Quote from james_bond_3rd:
No there have not. There have been a lot of claims, sure. But none have been reproduced independently.
People can make mistakes 1000 different ways. But there is only one correct answer.
Please see the link i gave in my previous post.
Also, with regard to containing the heat from fusion in a flask, a point that someone else raised. This has been looked at by those doing the research, and yes, at the attomole level it is containable.
There is definitely something going on here, and it looks to be fusion at a very low yield. This depends on surface physics being quite different than gas phase.
The last paper i published was highly controversial and took over five years and many peer reviews to be accepted, though it eventually was by the top surface chemistry journal in the world.
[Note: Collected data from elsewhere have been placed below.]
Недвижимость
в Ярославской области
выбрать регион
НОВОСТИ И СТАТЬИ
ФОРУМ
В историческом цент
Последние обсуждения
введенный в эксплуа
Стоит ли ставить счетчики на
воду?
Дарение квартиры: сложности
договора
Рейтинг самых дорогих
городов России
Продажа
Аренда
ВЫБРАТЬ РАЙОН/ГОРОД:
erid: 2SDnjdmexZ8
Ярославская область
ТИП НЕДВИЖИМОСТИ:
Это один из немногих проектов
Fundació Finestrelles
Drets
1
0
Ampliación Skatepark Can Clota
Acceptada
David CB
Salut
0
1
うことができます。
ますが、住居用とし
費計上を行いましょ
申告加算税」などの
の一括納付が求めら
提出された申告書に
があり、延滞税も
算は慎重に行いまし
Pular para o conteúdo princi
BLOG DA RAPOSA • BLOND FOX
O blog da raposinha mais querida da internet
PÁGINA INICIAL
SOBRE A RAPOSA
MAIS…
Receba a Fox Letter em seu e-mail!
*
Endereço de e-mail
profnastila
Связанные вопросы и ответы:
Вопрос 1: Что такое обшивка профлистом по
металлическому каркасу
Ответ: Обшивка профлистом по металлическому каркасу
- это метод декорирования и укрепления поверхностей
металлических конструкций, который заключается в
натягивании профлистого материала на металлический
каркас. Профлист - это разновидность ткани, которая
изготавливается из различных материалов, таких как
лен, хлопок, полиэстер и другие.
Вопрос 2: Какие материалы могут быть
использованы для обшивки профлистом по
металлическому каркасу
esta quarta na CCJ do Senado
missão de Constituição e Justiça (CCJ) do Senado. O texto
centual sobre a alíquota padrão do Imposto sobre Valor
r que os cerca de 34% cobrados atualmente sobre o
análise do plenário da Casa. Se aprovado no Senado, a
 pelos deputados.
The work has now been confirmed by others but is still questioned by some in spite of incontrovertible evidence. old ideas, even when wrong can be next to impossible to overturn.
By the way, we showed that molecules on a surface at room temperature are effected by gravity, whereas those in solution are not. This flies in the face of conventional wisdom which says that the kT (thermal) energy of molecules at room temperature is far to great for molecules in solution to be effected by gravity. And this, so far as we know, is correct. However, it turns out that once molecules are on a surface their entropy is hugely reduced, and they can now be affected by gravity. That is what physicists, who are marvelous at computing the interaction of ping pong balls in space, could not accept. And some still don't.
Give cold fusion a chance. Something very interesting is going on here, and it has to do with what happens to nuclei on a surface at extremely high density.
By the way, i have given enough information here that if do a thorough Google search you can probably find out who i am "in real life," as we know it!